WHAT TO DO = Change every "Hội An" in the material to "Hoi An", leaving all other text as it is, and leave the pictures out of your answer.

▶

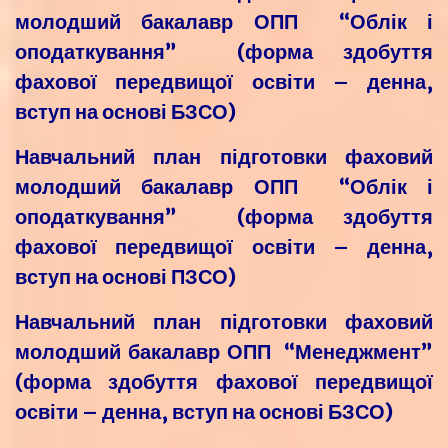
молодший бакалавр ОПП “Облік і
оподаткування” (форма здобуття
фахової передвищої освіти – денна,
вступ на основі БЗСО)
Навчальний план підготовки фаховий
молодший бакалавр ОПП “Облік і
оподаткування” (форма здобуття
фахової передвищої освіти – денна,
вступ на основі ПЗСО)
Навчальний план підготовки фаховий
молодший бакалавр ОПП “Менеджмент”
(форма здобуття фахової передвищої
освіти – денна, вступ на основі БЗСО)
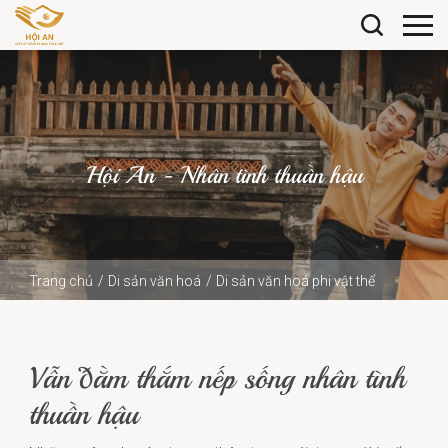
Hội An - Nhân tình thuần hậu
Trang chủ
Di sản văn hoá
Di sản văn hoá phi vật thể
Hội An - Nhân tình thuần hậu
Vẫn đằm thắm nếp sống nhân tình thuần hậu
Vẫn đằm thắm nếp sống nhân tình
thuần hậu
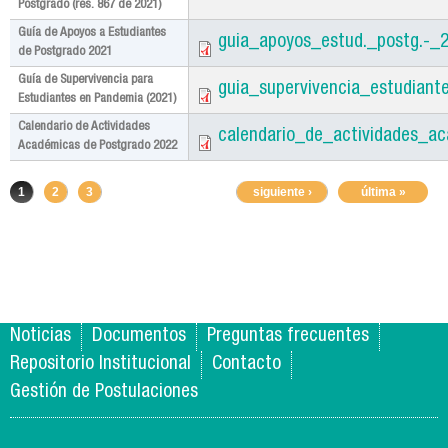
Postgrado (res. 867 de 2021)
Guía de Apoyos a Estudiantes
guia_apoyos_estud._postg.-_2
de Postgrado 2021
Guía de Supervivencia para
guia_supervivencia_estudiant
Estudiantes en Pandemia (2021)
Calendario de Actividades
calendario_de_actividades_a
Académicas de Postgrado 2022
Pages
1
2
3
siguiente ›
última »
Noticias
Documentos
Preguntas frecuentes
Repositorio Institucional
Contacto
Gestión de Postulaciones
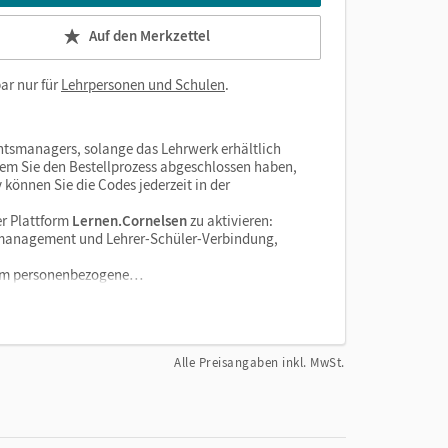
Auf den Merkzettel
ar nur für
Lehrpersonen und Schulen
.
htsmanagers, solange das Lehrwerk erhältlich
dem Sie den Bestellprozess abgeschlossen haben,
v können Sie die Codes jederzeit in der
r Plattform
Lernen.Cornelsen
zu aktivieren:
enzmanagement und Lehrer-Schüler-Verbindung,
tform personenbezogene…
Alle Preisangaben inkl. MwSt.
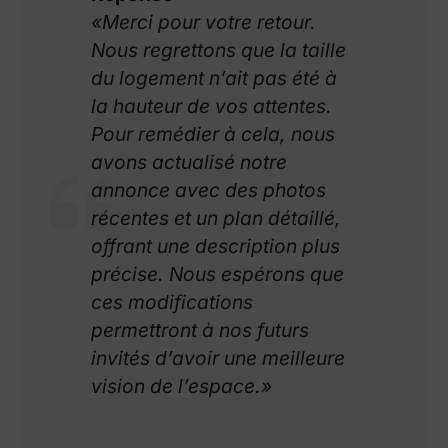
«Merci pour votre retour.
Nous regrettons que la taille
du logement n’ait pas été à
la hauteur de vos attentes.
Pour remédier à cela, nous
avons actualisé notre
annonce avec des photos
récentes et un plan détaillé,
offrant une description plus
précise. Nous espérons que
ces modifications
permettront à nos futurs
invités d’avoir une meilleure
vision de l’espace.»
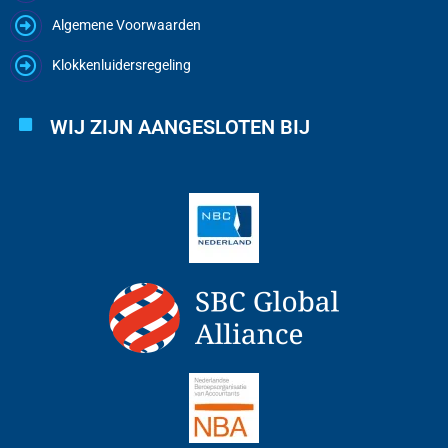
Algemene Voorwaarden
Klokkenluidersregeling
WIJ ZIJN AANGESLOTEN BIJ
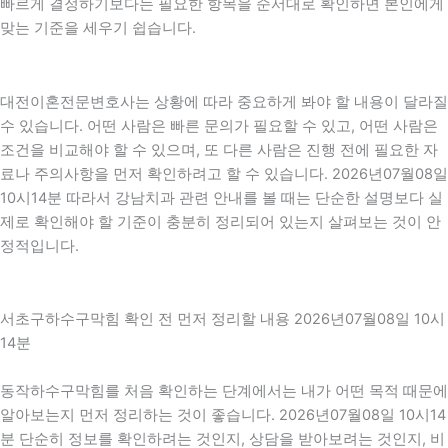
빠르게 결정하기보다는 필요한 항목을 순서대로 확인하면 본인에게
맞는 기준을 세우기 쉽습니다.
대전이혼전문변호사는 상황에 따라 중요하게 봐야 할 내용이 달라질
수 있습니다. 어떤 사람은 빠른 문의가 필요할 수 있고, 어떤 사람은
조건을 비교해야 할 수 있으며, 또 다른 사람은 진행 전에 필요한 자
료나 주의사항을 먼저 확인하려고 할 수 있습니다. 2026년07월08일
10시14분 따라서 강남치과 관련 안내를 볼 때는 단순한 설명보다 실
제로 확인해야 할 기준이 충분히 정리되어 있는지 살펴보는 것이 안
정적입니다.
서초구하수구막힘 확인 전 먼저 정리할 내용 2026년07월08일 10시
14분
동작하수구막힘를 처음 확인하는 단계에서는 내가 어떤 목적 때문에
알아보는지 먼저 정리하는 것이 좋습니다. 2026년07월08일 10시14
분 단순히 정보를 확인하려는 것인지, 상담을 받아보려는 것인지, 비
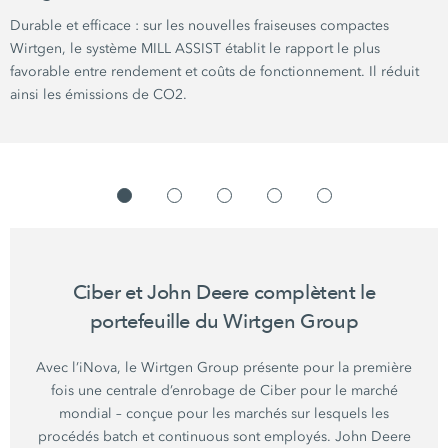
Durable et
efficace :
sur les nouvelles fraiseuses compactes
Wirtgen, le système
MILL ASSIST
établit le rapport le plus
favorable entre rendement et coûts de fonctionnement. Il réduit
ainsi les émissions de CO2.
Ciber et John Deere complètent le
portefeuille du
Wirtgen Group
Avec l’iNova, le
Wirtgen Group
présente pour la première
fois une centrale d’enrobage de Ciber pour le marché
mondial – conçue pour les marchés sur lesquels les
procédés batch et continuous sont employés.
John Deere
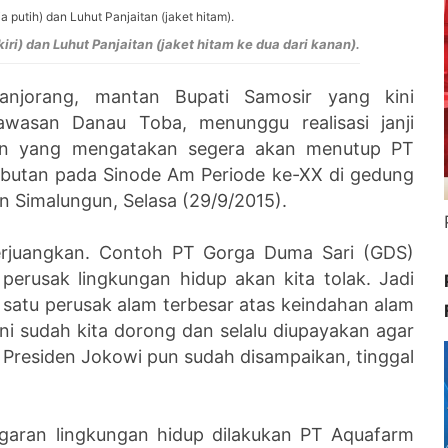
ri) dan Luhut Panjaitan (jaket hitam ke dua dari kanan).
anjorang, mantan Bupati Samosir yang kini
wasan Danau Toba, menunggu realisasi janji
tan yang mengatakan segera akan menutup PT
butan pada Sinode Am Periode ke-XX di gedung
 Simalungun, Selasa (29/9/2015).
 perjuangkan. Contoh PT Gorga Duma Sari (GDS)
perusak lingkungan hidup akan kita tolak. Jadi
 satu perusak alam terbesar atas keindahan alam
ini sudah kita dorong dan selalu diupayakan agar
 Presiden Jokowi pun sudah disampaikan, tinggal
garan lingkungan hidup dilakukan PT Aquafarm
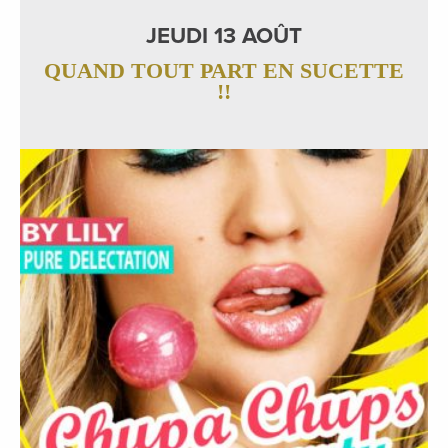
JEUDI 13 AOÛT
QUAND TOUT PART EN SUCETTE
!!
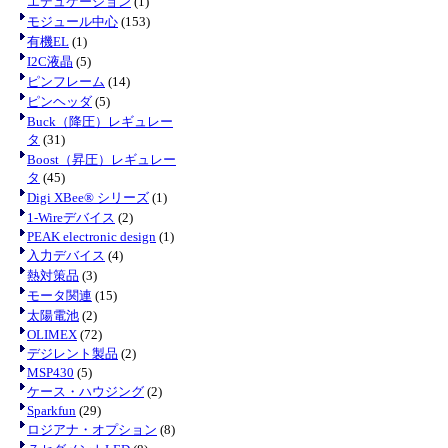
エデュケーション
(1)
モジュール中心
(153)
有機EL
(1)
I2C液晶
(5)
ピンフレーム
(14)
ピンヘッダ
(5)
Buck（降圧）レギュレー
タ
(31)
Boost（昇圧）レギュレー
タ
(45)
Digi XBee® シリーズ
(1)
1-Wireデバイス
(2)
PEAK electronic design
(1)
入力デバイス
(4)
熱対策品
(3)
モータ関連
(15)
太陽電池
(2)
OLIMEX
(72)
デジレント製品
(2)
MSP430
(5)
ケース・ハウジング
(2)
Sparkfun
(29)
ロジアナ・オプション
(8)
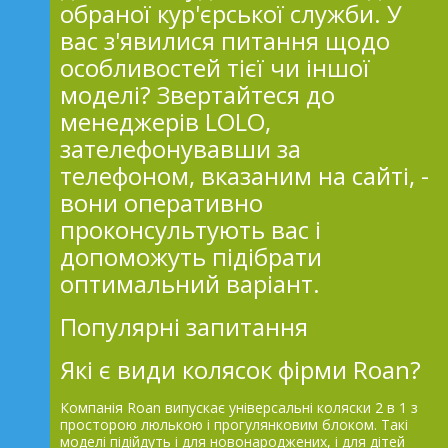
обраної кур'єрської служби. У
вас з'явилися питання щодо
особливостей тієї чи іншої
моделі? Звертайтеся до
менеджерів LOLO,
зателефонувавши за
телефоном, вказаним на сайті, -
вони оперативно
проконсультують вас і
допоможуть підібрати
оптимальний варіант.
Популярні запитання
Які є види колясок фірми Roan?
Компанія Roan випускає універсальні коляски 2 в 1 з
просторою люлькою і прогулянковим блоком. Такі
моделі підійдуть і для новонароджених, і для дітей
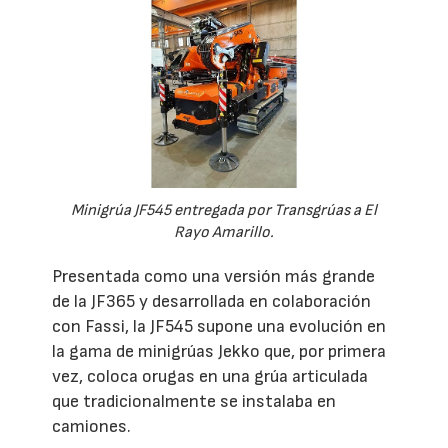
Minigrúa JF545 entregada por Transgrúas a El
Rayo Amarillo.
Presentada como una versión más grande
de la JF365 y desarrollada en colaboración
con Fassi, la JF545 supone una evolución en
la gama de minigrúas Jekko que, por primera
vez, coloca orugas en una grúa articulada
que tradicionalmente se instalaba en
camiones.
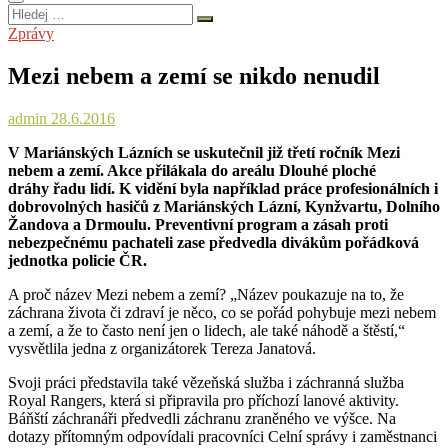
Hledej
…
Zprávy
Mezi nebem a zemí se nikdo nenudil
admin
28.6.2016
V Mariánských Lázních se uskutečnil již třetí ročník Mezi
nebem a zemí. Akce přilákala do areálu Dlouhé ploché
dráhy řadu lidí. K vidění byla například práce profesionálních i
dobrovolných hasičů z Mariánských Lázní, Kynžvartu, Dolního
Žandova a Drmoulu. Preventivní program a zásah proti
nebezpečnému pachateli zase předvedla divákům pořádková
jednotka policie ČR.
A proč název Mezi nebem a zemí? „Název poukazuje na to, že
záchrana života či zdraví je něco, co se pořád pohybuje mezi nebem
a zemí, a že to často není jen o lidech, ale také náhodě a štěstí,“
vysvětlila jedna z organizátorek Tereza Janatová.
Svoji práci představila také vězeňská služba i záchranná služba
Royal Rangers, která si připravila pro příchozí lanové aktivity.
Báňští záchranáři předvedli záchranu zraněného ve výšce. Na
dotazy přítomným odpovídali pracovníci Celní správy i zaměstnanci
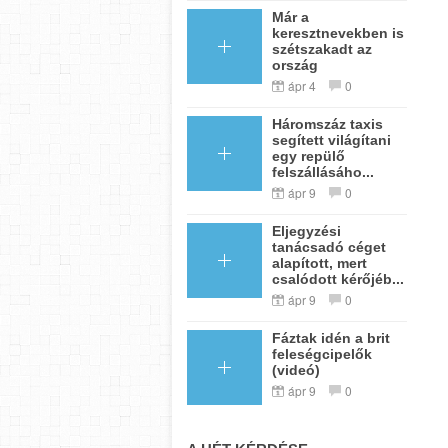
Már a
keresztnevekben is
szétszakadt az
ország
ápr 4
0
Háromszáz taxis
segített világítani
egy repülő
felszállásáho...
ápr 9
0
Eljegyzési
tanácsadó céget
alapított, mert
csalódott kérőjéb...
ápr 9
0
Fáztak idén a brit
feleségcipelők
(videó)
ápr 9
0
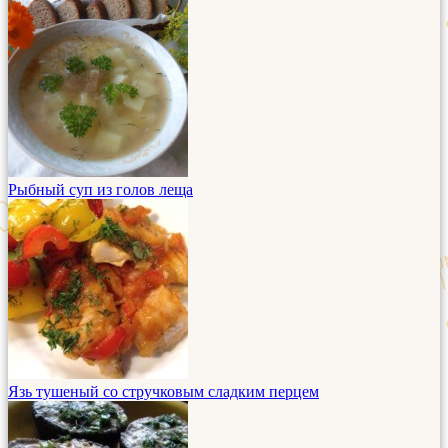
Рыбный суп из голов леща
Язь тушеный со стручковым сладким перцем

◀

EXPECTED OUTPUT =
молодший бакалавр ОПП “Облік і
оподаткування” (форма здобуття
фахової передвищої освіти – денна,
вступ на основі БЗСО)
Навчальний план підготовки фаховий
молодший бакалавр ОПП “Облік і
оподаткування” (форма здобуття
фахової передвищої освіти – денна,
вступ на основі ПЗСО)
Навчальний план підготовки фаховий
молодший бакалавр ОПП “Менеджмент”
(форма здобуття фахової передвищої
освіти – денна, вступ на основі БЗСО)
Hoi An - Nhân tình thuần hậu
Trang chủ
Di sản văn hoá
Di sản văn hoá phi vật thể
Hoi An - Nhân tình thuần hậu
Vẫn đằm thắm nếp sống nhân tình thuần hậu
Vẫn đằm thắm nếp sống nhân tình
thuần hậu
Postgrado (res. 867 de 2021)
Guía de Apoyos a Estudiantes
guia_apoyos_estud._postg.-_2
de Postgrado 2021
Guía de Supervivencia para
guia_supervivencia_estudiant
Estudiantes en Pandemia (2021)
Calendario de Actividades
calendario_de_actividades_a
Académicas de Postgrado 2022
Pages
1
2
3
siguiente ›
última »
Noticias
Documentos
Preguntas frecuentes
Repositorio Institucional
Contacto
Gestión de Postulaciones
Auf den Merkzettel
ar nur für
Lehrpersonen und Schulen
.
htsmanagers, solange das Lehrwerk erhältlich
dem Sie den Bestellprozess abgeschlossen haben,
v können Sie die Codes jederzeit in der
r Plattform
Lernen.Cornelsen
zu aktivieren:
enzmanagement und Lehrer-Schüler-Verbindung,
tform personenbezogene…
Alle Preisangaben inkl. MwSt.
«Merci pour votre retour.
Nous regrettons que la taille
du logement n’ait pas été à
la hauteur de vos attentes.
Pour remédier à cela, nous
avons actualisé notre
annonce avec des photos
récentes et un plan détaillé,
offrant une description plus
précise. Nous espérons que
ces modifications
permettront à nos futurs
invités d’avoir une meilleure
vision de l’espace.»
Algemene Voorwaarden
Klokkenluidersregeling
WIJ ZIJN AANGESLOTEN BIJ
빠르게 결정하기보다는 필요한 항목을 순서대로 확인하면 본인에게
맞는 기준을 세우기 쉽습니다.
대전이혼전문변호사는 상황에 따라 중요하게 봐야 할 내용이 달라질
수 있습니다. 어떤 사람은 빠른 문의가 필요할 수 있고, 어떤 사람은
조건을 비교해야 할 수 있으며, 또 다른 사람은 진행 전에 필요한 자
료나 주의사항을 먼저 확인하려고 할 수 있습니다. 2026년07월08일
10시14분 따라서 강남치과 관련 안내를 볼 때는 단순한 설명보다 실
제로 확인해야 할 기준이 충분히 정리되어 있는지 살펴보는 것이 안
정적입니다.
서초구하수구막힘 확인 전 먼저 정리할 내용 2026년07월08일 10시
14분
동작하수구막힘를 처음 확인하는 단계에서는 내가 어떤 목적 때문에
알아보는지 먼저 정리하는 것이 좋습니다. 2026년07월08일 10시14
분 단순히 정보를 확인하려는 것인지, 상담을 받아보려는 것인지, 비
Durable et
efficace :
sur les nouvelles fraiseuses compactes
Wirtgen, le système
MILL ASSIST
établit le rapport le plus
favorable entre rendement et coûts de fonctionnement. Il réduit
ainsi les émissions de CO2.
Ciber et John Deere complètent le
portefeuille du
Wirtgen Group
Avec l’iNova, le
Wirtgen Group
présente pour la première
fois une centrale d’enrobage de Ciber pour le marché
mondial – conçue pour les marchés sur lesquels les
procédés batch et continuous sont employés.
John Deere
ri) dan Luhut Panjaitan (jaket hitam ke dua dari kanan).
anjorang, mantan Bupati Samosir yang kini
wasan Danau Toba, menunggu realisasi janji
tan yang mengatakan segera akan menutup PT
butan pada Sinode Am Periode ke-XX di gedung
 Simalungun, Selasa (29/9/2015).
 perjuangkan. Contoh PT Gorga Duma Sari (GDS)
perusak lingkungan hidup akan kita tolak. Jadi
 satu perusak alam terbesar atas keindahan alam
ini sudah kita dorong dan selalu diupayakan agar
 Presiden Jokowi pun sudah disampaikan, tinggal
garan lingkungan hidup dilakukan PT Aquafarm
JEUDI 13 AOÛT
QUAND TOUT PART EN SUCETTE
!!
エデュケーション
(1)
モジュール中心
(153)
有機EL
(1)
I2C液晶
(5)
ピンフレーム
(14)
ピンヘッダ
(5)
Buck（降圧）レギュレー
タ
(31)
Boost（昇圧）レギュレー
タ
(45)
Digi XBee® シリーズ
(1)
1-Wireデバイス
(2)
PEAK electronic design
(1)
入力デバイス
(4)
熱対策品
(3)
モータ関連
(15)
太陽電池
(2)
OLIMEX
(72)
デジレント製品
(2)
MSP430
(5)
ケース・ハウジング
(2)
Sparkfun
(29)
ロジアナ・オプション
(8)
обраної кур'єрської служби. У
вас з'явилися питання щодо
особливостей тієї чи іншої
моделі? Звертайтеся до
менеджерів LOLO,
зателефонувавши за
телефоном, вказаним на сайті, -
вони оперативно
проконсультують вас і
допоможуть підібрати
оптимальний варіант.
Популярні запитання
Які є види колясок фірми Roan?
Компанія Roan випускає універсальні коляски 2 в 1 з
просторою люлькою і прогулянковим блоком. Такі
моделі підійдуть і для новонароджених, і для дітей
Minigrúa JF545 entregada por Transgrúas a El
Rayo Amarillo.
Presentada como una versión más grande
de la JF365 y desarrollada en colaboración
con Fassi, la JF545 supone una evolución en
la gama de minigrúas Jekko que, por primera
vez, coloca orugas en una grúa articulada
que tradicionalmente se instalaba en
camiones.
Hledej
…
Zprávy
Mezi nebem a zemí se nikdo nenudil
admin
28.6.2016
V Mariánských Lázních se uskutečnil již třetí ročník Mezi
nebem a zemí. Akce přilákala do areálu Dlouhé ploché
dráhy řadu lidí. K vidění byla například práce profesionálních i
dobrovolných hasičů z Mariánských Lázní, Kynžvartu, Dolního
Žandova a Drmoulu. Preventivní program a zásah proti
nebezpečnému pachateli zase předvedla divákům pořádková
jednotka policie ČR.
A proč název Mezi nebem a zemí? „Název poukazuje na to, že
záchrana života či zdraví je něco, co se pořád pohybuje mezi nebem
a zemí, a že to často není jen o lidech, ale také náhodě a štěstí,“
vysvětlila jedna z organizátorek Tereza Janatová.
Svoji práci představila také vězeňská služba i záchranná služba
Royal Rangers, která si připravila pro příchozí lanové aktivity.
Báňští záchranáři předvedli záchranu zraněného ve výšce. Na
dotazy přítomným odpovídali pracovníci Celní správy i zaměstnanci
Már a
keresztnevekben is
szétszakadt az
ország
ápr 4
0
Háromszáz taxis
segített világítani
egy repülő
felszállásáho...
ápr 9
0
Eljegyzési
tanácsadó céget
alapított, mert
csalódott kérőjéb...
ápr 9
0
Fáztak idén a brit
feleségcipelők
(videó)
ápr 9
0
Рыбный суп из голов леща
Язь тушеный со стручковым сладким перцем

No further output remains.